*Supplied material*.
• • • • •

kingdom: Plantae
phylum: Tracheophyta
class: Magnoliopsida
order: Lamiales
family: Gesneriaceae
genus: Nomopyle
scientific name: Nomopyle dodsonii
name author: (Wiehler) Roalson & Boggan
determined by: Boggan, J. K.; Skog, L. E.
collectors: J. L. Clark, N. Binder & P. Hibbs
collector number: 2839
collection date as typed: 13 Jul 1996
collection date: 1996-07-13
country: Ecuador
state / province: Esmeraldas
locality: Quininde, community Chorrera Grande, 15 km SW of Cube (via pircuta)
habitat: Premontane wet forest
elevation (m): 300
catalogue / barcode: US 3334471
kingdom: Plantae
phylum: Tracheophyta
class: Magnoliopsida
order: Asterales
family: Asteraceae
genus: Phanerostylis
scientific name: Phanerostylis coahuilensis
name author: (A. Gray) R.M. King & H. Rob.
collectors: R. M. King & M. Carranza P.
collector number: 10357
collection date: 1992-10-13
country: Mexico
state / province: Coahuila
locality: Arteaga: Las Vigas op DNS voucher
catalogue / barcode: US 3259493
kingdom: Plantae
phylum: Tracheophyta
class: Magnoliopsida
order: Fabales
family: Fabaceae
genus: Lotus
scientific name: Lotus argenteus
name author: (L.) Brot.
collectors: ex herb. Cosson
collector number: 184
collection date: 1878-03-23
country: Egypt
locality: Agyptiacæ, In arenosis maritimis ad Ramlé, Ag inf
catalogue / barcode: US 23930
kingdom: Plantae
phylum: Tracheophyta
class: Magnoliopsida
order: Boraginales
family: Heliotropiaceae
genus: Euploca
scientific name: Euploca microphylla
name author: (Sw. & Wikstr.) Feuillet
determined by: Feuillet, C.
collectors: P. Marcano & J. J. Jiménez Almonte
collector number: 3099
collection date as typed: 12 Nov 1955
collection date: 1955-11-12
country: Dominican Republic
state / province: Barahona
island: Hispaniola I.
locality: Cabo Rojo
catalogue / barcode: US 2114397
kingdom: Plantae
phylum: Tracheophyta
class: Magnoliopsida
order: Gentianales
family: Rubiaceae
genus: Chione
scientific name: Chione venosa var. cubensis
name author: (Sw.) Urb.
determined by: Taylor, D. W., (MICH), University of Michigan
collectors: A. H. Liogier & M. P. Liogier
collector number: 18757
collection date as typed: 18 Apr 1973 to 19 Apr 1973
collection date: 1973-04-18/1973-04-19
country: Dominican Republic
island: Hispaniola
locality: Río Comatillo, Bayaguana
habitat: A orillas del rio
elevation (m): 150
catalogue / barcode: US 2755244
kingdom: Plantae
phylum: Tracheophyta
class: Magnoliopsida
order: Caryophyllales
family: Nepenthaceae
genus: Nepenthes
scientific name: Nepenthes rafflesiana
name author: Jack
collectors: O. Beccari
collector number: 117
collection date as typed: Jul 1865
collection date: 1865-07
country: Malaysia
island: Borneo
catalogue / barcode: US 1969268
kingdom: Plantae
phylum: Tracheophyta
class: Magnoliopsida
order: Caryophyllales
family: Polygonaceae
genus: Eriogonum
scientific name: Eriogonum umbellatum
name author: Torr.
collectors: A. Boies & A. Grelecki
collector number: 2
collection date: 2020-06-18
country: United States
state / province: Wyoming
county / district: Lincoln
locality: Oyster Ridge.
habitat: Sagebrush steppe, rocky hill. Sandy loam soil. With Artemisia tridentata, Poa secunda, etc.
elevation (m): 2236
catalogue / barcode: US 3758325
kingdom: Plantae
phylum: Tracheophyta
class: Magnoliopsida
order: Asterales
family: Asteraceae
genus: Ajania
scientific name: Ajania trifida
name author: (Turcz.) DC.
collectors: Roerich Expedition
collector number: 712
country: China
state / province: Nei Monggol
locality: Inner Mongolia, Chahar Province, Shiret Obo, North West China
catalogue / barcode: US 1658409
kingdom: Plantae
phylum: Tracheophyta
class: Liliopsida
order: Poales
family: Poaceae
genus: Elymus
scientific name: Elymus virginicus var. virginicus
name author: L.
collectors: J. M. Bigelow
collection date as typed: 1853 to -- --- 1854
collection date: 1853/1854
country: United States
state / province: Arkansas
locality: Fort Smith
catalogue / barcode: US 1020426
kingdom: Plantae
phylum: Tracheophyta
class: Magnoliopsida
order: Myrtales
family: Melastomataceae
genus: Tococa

• • • • •

*Task instructions*.
Retype the entries above, starting at the line that contains "state / province: Nei Monggol" and ending with the last line of the entries, both included.

*The answer*.
state / province: Nei Monggol
locality: Inner Mongolia, Chahar Province, Shiret Obo, North West China
catalogue / barcode: US 1658409
kingdom: Plantae
phylum: Tracheophyta
class: Liliopsida
order: Poales
family: Poaceae
genus: Elymus
scientific name: Elymus virginicus var. virginicus
name author: L.
collectors: J. M. Bigelow
collection date as typed: 1853 to -- --- 1854
collection date: 1853/1854
country: United States
state / province: Arkansas
locality: Fort Smith
catalogue / barcode: US 1020426
kingdom: Plantae
phylum: Tracheophyta
class: Magnoliopsida
order: Myrtales
family: Melastomataceae
genus: Tococa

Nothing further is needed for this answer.